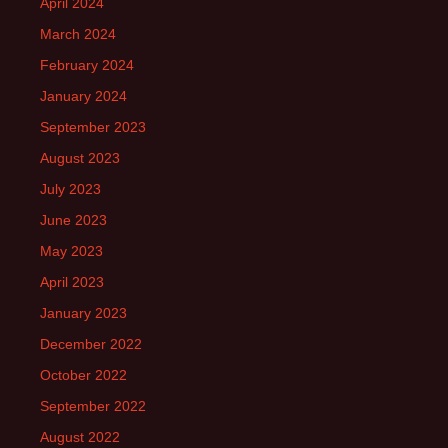
April 2024
March 2024
February 2024
January 2024
September 2023
August 2023
July 2023
June 2023
May 2023
April 2023
January 2023
December 2022
October 2022
September 2022
August 2022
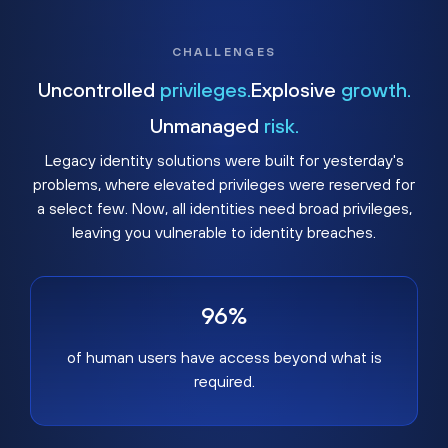
CHALLENGES
Uncontrolled
privileges.
Explosive
growth.
Unmanaged
risk.
Legacy identity solutions were built for yesterday's
problems, where elevated privileges were reserved for
a select few. Now, all identities need broad privileges,
leaving you vulnerable to identity breaches.
96%
of human users have access beyond what is
required.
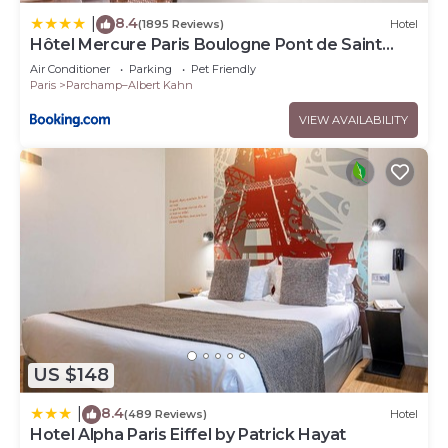
8.4
|
(1895 Reviews)
Hotel
Hôtel Mercure Paris Boulogne Pont de Saint
Cloud
Air Conditioner
Parking
Pet Friendly
Paris
Parchamp–Albert Kahn
VIEW AVAILABILITY
US $148
8.4
|
(489 Reviews)
Hotel
Hotel Alpha Paris Eiffel by Patrick Hayat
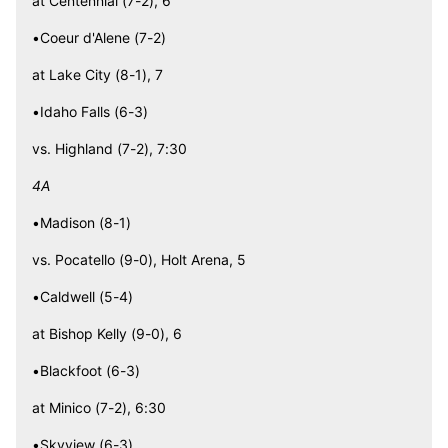
at Centennial (7-2), 6
•Coeur d'Alene (7-2)
at Lake City (8-1), 7
•Idaho Falls (6-3)
vs. Highland (7-2), 7:30
4A
•Madison (8-1)
vs. Pocatello (9-0), Holt Arena, 5
•Caldwell (5-4)
at Bishop Kelly (9-0), 6
•Blackfoot (6-3)
at Minico (7-2), 6:30
•Skyview (6-3)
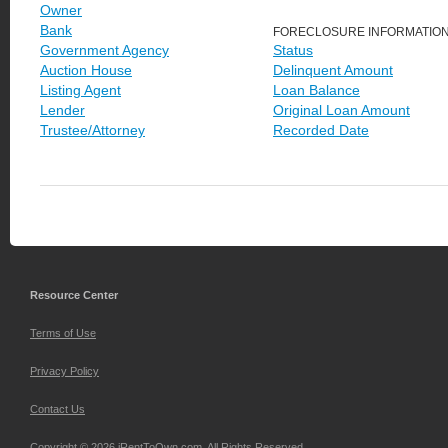
Owner
Bank
FORECLOSURE INFORMATIO
Government Agency
Status
Auction House
Delinquent Amount
Listing Agent
Loan Balance
Lender
Original Loan Amount
Trustee/Attorney
Recorded Date
Resource Center
Terms of Use
Privacy Policy
Contact Us
Copyright © 2026 iRentToOwn.com. All Rights Reserved.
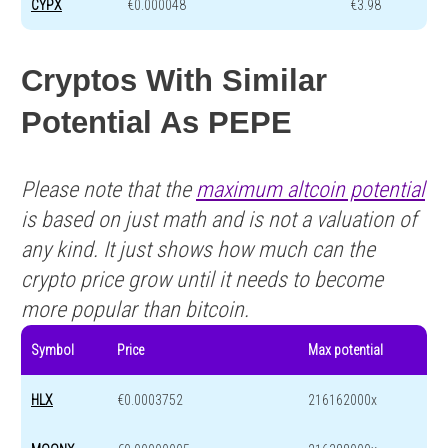
CYPX
€0.000048
€3.98
Cryptos With Similar
Potential As PEPE
Please note that the
maximum altcoin potential
is based on just math and is not a valuation of
any kind. It just shows how much can the
crypto price grow until it needs to become
more popular than bitcoin.
Symbol
Price
Max potential
HLX
€0.0003752
216162000x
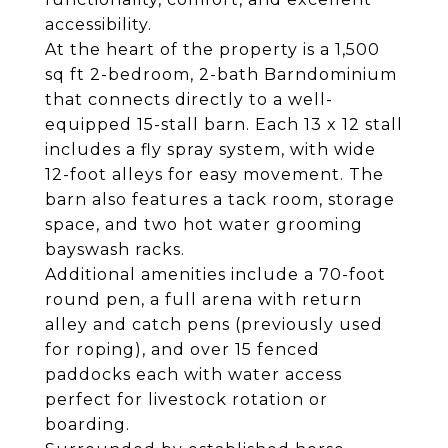
accessibility.
At the heart of the property is a 1,500
sq ft 2-bedroom, 2-bath Barndominium
that connects directly to a well-
equipped 15-stall barn. Each 13 x 12 stall
includes a fly spray system, with wide
12-foot alleys for easy movement. The
barn also features a tack room, storage
space, and two hot water grooming
bayswash racks.
Additional amenities include a 70-foot
round pen, a full arena with return
alley and catch pens (previously used
for roping), and over 15 fenced
paddocks each with water access
perfect for livestock rotation or
boarding.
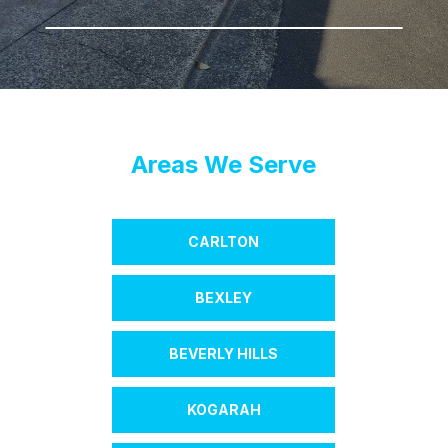
Areas We Serve
CARLTON
BEXLEY
BEVERLY HILLS
KOGARAH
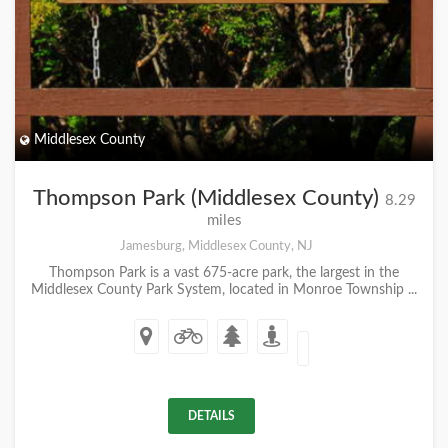
Middlesex County
Thompson Park (Middlesex County)
8.29
miles
Jamesburg, Middlesex County, NJ
Thompson Park is a vast 675-acre park, the largest in the
Middlesex County Park System, located in Monroe Township ...
DETAILS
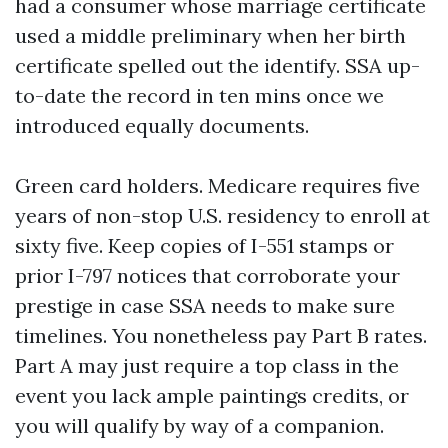
had a consumer whose marriage certificate
used a middle preliminary when her birth
certificate spelled out the identify. SSA up-
to-date the record in ten mins once we
introduced equally documents.
Green card holders. Medicare requires five
years of non-stop U.S. residency to enroll at
sixty five. Keep copies of I-551 stamps or
prior I-797 notices that corroborate your
prestige in case SSA needs to make sure
timelines. You nonetheless pay Part B rates.
Part A may just require a top class in the
event you lack ample paintings credits, or
you will qualify by way of a companion.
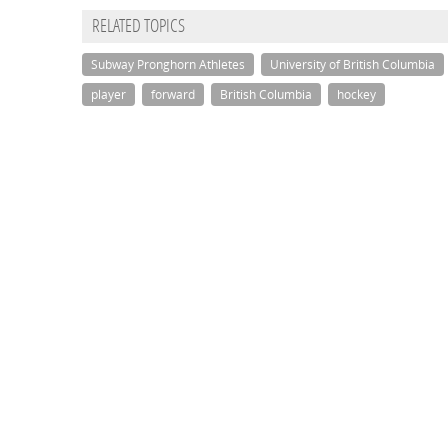
RELATED TOPICS
Subway Pronghorn Athletes
University of British Columbia
player
forward
British Columbia
hockey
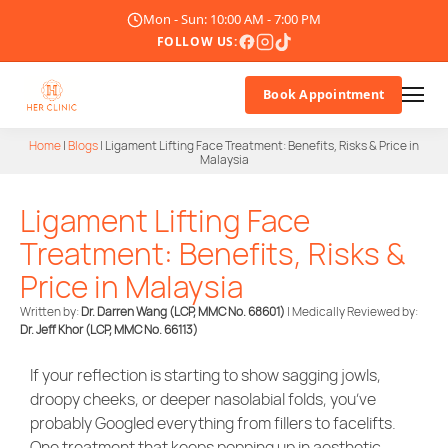
Mon - Sun: 10:00 AM - 7:00 PM
FOLLOW US:
Book Appointment
Home
|
Blogs
|
Ligament Lifting Face Treatment: Benefits, Risks & Price in
Malaysia
About Us
Ligament Lifting Face
Doctor
Treatment: Benefits, Risks &
Treatments
Price in Malaysia
Written by:
Dr. Darren Wang (LCP, MMC No. 68601)
| Medically Reviewed by:
Blogs
Dr. Jeff Khor
(LCP, MMC No. 66113)
Promotions
If your reflection is starting to show sagging jowls,
droopy cheeks, or deeper nasolabial folds, you’ve
Career
probably Googled everything from fillers to facelifts.
One treatment that keeps popping up in aesthetic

★ ★ ★

Rewrite all of the data above, replacing "Loan Balance" with "Outstanding Balance" and leaving everything else unchanged. Leave out the pictures.

April 2024
March 2024
February 2024
January 2024
September 2023
August 2023
July 2023
June 2023
May 2023
April 2023
January 2023
December 2022
October 2022
September 2022
August 2022
CHALLENGES
Uncontrolled
privileges.
Explosive
growth.
Unmanaged
risk.
Legacy identity solutions were built for yesterday's
problems, where elevated privileges were reserved for
a select few. Now, all identities need broad privileges,
leaving you vulnerable to identity breaches.
96%
of human users have access beyond what is
required.
8.4
|
(1895 Reviews)
Hotel
Hôtel Mercure Paris Boulogne Pont de Saint
Cloud
Air Conditioner
Parking
Pet Friendly
Paris
Parchamp–Albert Kahn
VIEW AVAILABILITY
US $148
8.4
|
(489 Reviews)
Hotel
Hotel Alpha Paris Eiffel by Patrick Hayat
at Centennial (7-2), 6
•Coeur d'Alene (7-2)
at Lake City (8-1), 7
•Idaho Falls (6-3)
vs. Highland (7-2), 7:30
4A
•Madison (8-1)
vs. Pocatello (9-0), Holt Arena, 5
•Caldwell (5-4)
at Bishop Kelly (9-0), 6
•Blackfoot (6-3)
at Minico (7-2), 6:30
•Skyview (6-3)
Owner
Bank
FORECLOSURE INFORMATIO
Government Agency
Status
Auction House
Delinquent Amount
Listing Agent
Outstanding Balance
Lender
Original Loan Amount
Trustee/Attorney
Recorded Date
Resource Center
Terms of Use
Privacy Policy
Contact Us
Copyright © 2026 iRentToOwn.com. All Rights Reserved.
CYPX
€0.000048
€3.98
Cryptos With Similar
Potential As PEPE
Please note that the
maximum altcoin potential
is based on just math and is not a valuation of
any kind. It just shows how much can the
crypto price grow until it needs to become
more popular than bitcoin.
Symbol
Price
Max potential
HLX
€0.0003752
216162000x
accessibility.
At the heart of the property is a 1,500
sq ft 2-bedroom, 2-bath Barndominium
that connects directly to a well-
equipped 15-stall barn. Each 13 x 12 stall
includes a fly spray system, with wide
12-foot alleys for easy movement. The
barn also features a tack room, storage
space, and two hot water grooming
bayswash racks.
Additional amenities include a 70-foot
round pen, a full arena with return
alley and catch pens (previously used
for roping), and over 15 fenced
paddocks each with water access
perfect for livestock rotation or
boarding.
Areas We Serve
CARLTON
BEXLEY
BEVERLY HILLS
KOGARAH
Middlesex County
Thompson Park (Middlesex County)
8.29
miles
Jamesburg, Middlesex County, NJ
Thompson Park is a vast 675-acre park, the largest in the
Middlesex County Park System, located in Monroe Township ...
DETAILS
had a consumer whose marriage certificate
used a middle preliminary when her birth
certificate spelled out the identify. SSA up-
to-date the record in ten mins once we
introduced equally documents.
Green card holders. Medicare requires five
years of non-stop U.S. residency to enroll at
sixty five. Keep copies of I-551 stamps or
prior I-797 notices that corroborate your
prestige in case SSA needs to make sure
timelines. You nonetheless pay Part B rates.
Part A may just require a top class in the
event you lack ample paintings credits, or
you will qualify by way of a companion.
RELATED TOPICS
Subway Pronghorn Athletes
University of British Columbia
player
forward
British Columbia
hockey
Mon - Sun: 10:00 AM - 7:00 PM
FOLLOW US:
Book Appointment
Home
|
Blogs
|
Ligament Lifting Face Treatment: Benefits, Risks & Price in
Malaysia
About Us
Ligament Lifting Face
Doctor
Treatment: Benefits, Risks &
Treatments
Price in Malaysia
Written by:
Dr. Darren Wang (LCP, MMC No. 68601)
| Medically Reviewed by:
Blogs
Dr. Jeff Khor
(LCP, MMC No. 66113)
Promotions
If your reflection is starting to show sagging jowls,
droopy cheeks, or deeper nasolabial folds, you’ve
Career
probably Googled everything from fillers to facelifts.
One treatment that keeps popping up in aesthetic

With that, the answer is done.